Yogurt cheese is simply yogurt that has been strained and is thick. Nowadays this is often referred to as Greek Yogurt, but from what I can gather, it is really not Greek nor a unique type of yogurt.

You can make yogurt cheese at home with store bought, or better yet, homemade yogurt. It is simple and requires  little attention. The consistency can vary, from that of a mayonnaise/sour cream texture, to that of cream cheese, depending on how long it is allowed to strain; and makes a great substitute for these dairy products.

I came across a Cuisipro Donvier Yogurt Cheese Maker designed specifically for making yogurt cheese on clearance and had to buy it; however cheesecloth or clean dish towel placed in a colander over a bowl will work too, no special equipment required! I have read that a dish towel works better than cheesecloth, so that is what I included in the directions.

Yogurt cheese can be used plain or flavored sweet or savory.

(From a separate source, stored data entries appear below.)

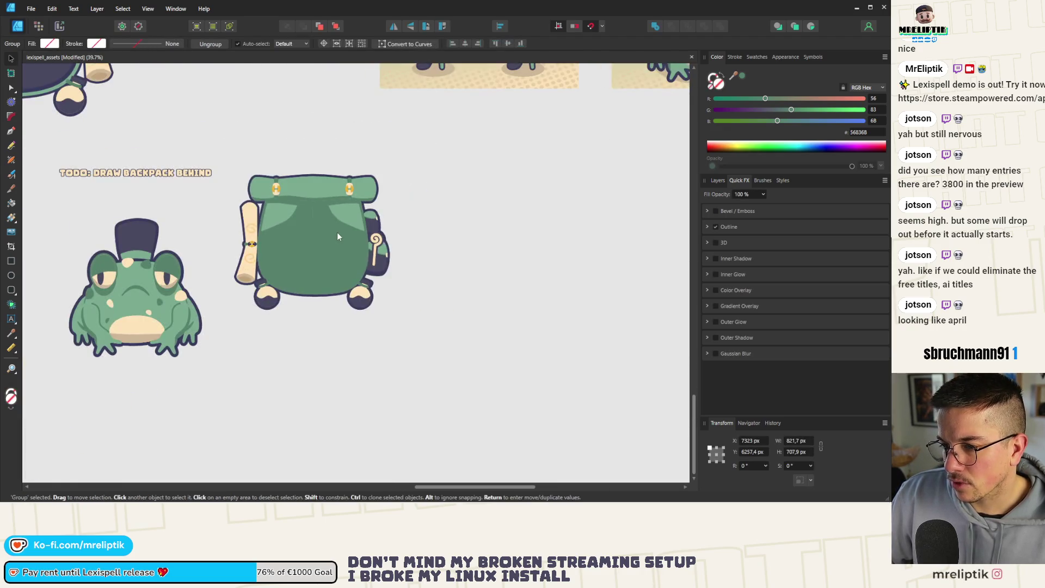
{"action": "scroll", "coordinate": [319, 220], "scroll_direction": "up", "scroll_amount": 2}
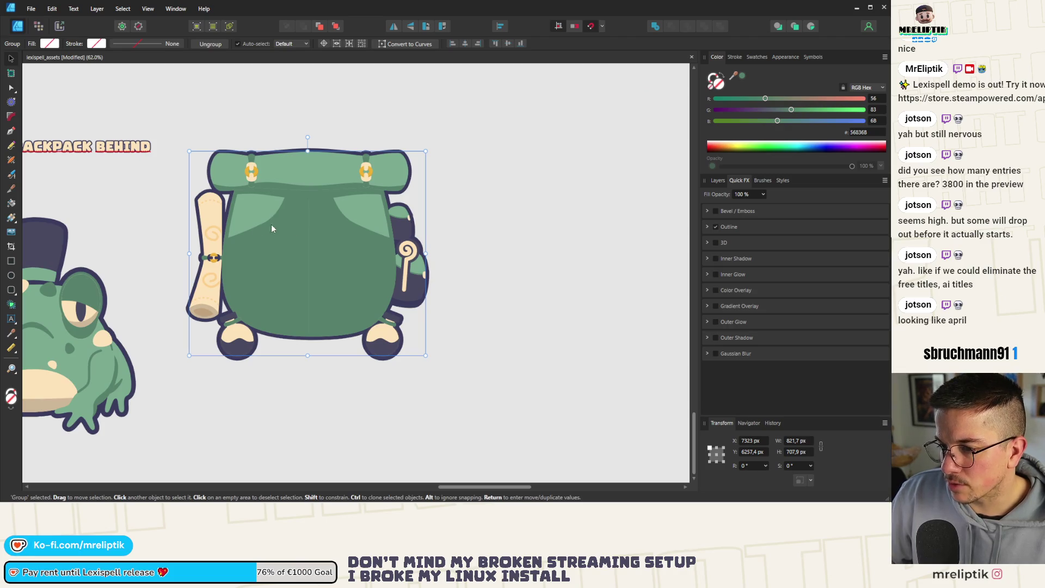
{"action": "scroll", "coordinate": [271, 224], "scroll_direction": "up", "scroll_amount": 2}
{"action": "double_click", "coordinate": [277, 223]}
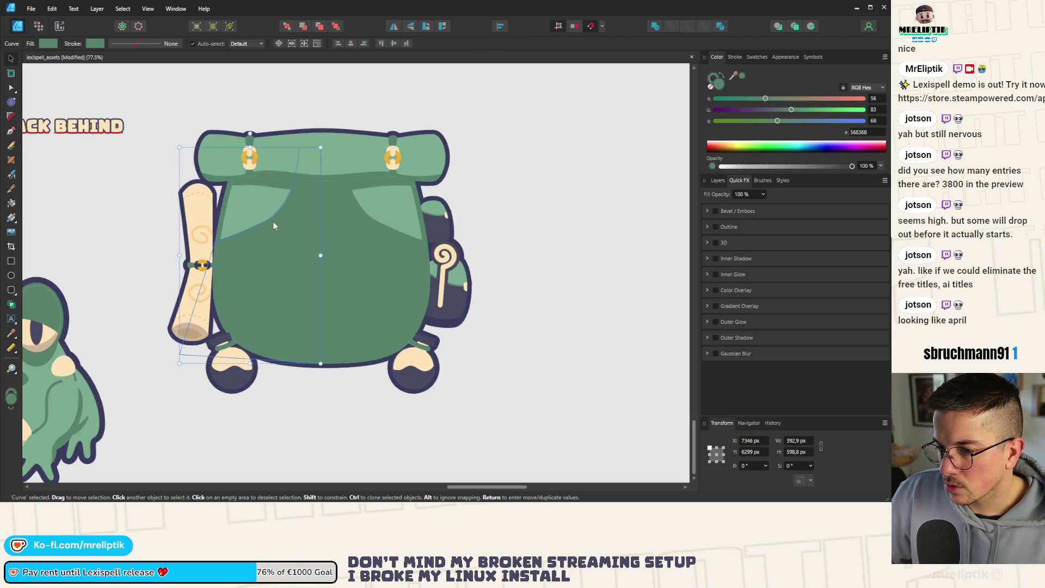
{"action": "double_click", "coordinate": [274, 224]}
Drag the shading's nodes and handles so its curved edge sweeps lower, widening the light upper-left patch
{"action": "left_click_drag", "start_coordinate": [216, 253], "coordinate": [216, 260]}
{"action": "scroll", "coordinate": [266, 229], "scroll_direction": "up", "scroll_amount": 5}
{"action": "mouse_move", "coordinate": [266, 210]}
{"action": "left_mouse_down"}
{"action": "mouse_move", "coordinate": [212, 271]}
{"action": "mouse_move", "coordinate": [194, 251]}
{"action": "left_mouse_up"}
{"action": "scroll", "coordinate": [249, 212], "scroll_direction": "down", "scroll_amount": 5}
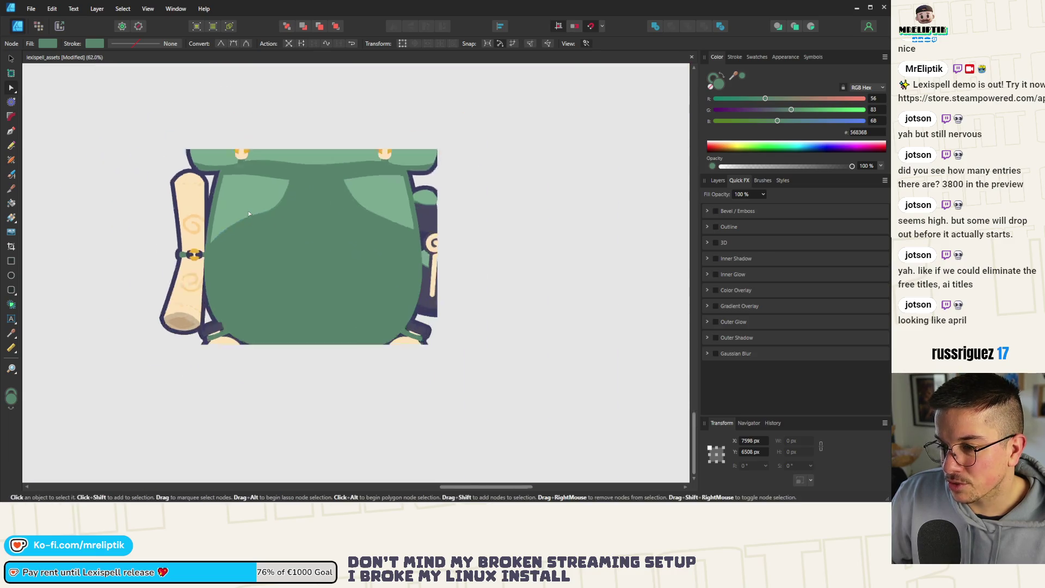
{"action": "left_click", "coordinate": [10, 55]}
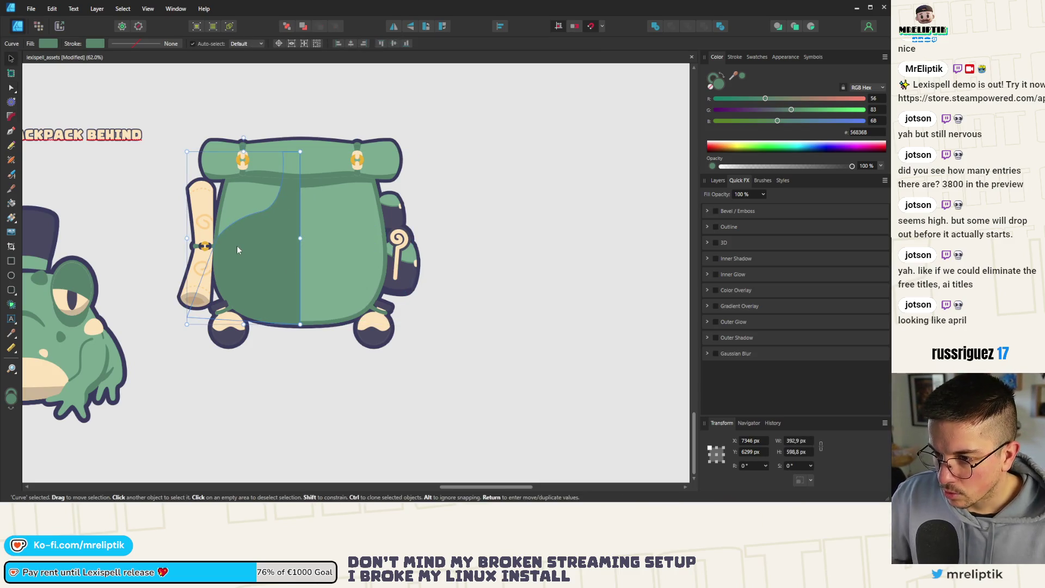
{"action": "scroll", "coordinate": [196, 218], "scroll_direction": "up", "scroll_amount": 3}
{"action": "left_click", "coordinate": [734, 56]}
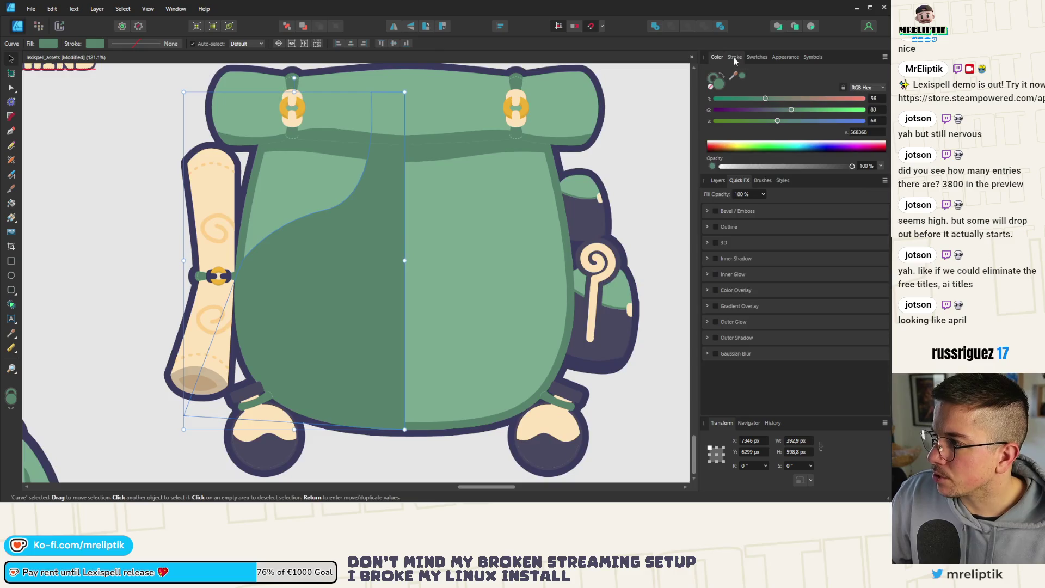
Give the dark shading shape a thick 6 pt outline in a sampled cream colour
{"action": "mouse_move", "coordinate": [754, 91]}
{"action": "left_mouse_down"}
{"action": "mouse_move", "coordinate": [785, 92]}
{"action": "mouse_move", "coordinate": [436, 121]}
{"action": "left_mouse_up"}
{"action": "left_click", "coordinate": [720, 56]}
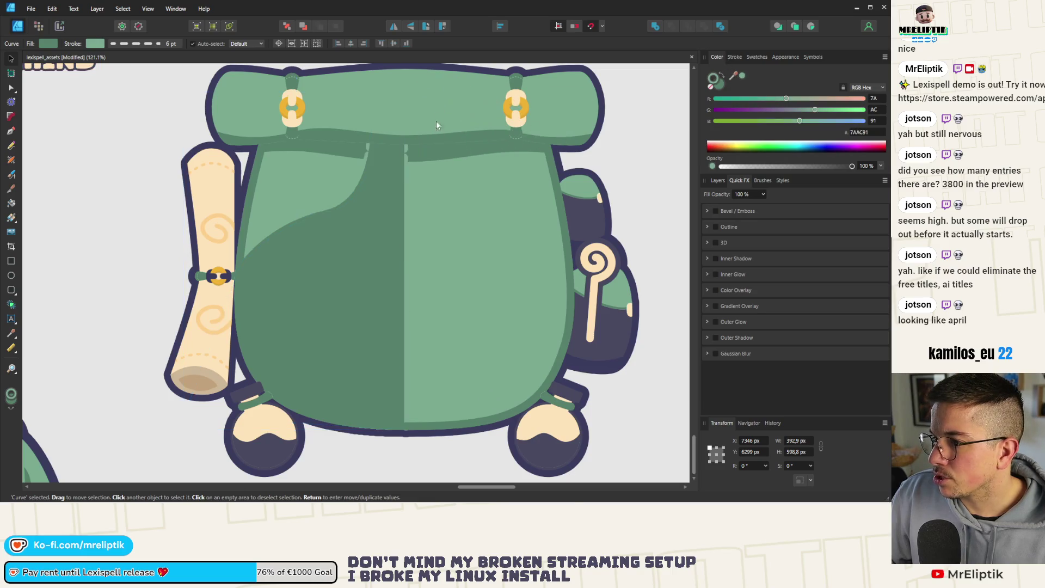
{"action": "scroll", "coordinate": [234, 147], "scroll_direction": "down", "scroll_amount": 1}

With the consistency being variable, and the the additions nearly endless, yogurt cheese is certain to have many uses from baked goods to spreads and dips.

*I have had a few questions about what types of yogurt can be used. I have only used low-fat plain yogurt, but according to Dannon, the yogurt company, any yogurt not containing gelatin will work (the gelatin will prevent the water from separating). Dannon suggests you use low-fat or non-fat, plain, vanilla, coffee or lemon flavors. You can flavor it with anything you want after the yogurt cheese is made.

Yogurt Cheese after draining overnight in the fridge.

Yogurt Cheese

The yogurt will be reduced about in half during this process, so you can really begin with any amount that you desire. Store the yogurt cheese in a covered container for up to one week in the refrigerator. Use as mayonnaise or sour cream substitute or if thickened overnight, it can be used as cream cheese for cheesecakes and such.

  • 3 cups plain yogurt
  1. Place yogurt in a colander lined with a clean dish towel (the flour sack type). Twist the towel to gently squeeze out some of the liquid and set the colander over a bowl. Refrigerate for at least 2 hours. The longer the yogurt strains, the thicker it will get.
  2. To speed up this process slightly, you can twist the towel periodically.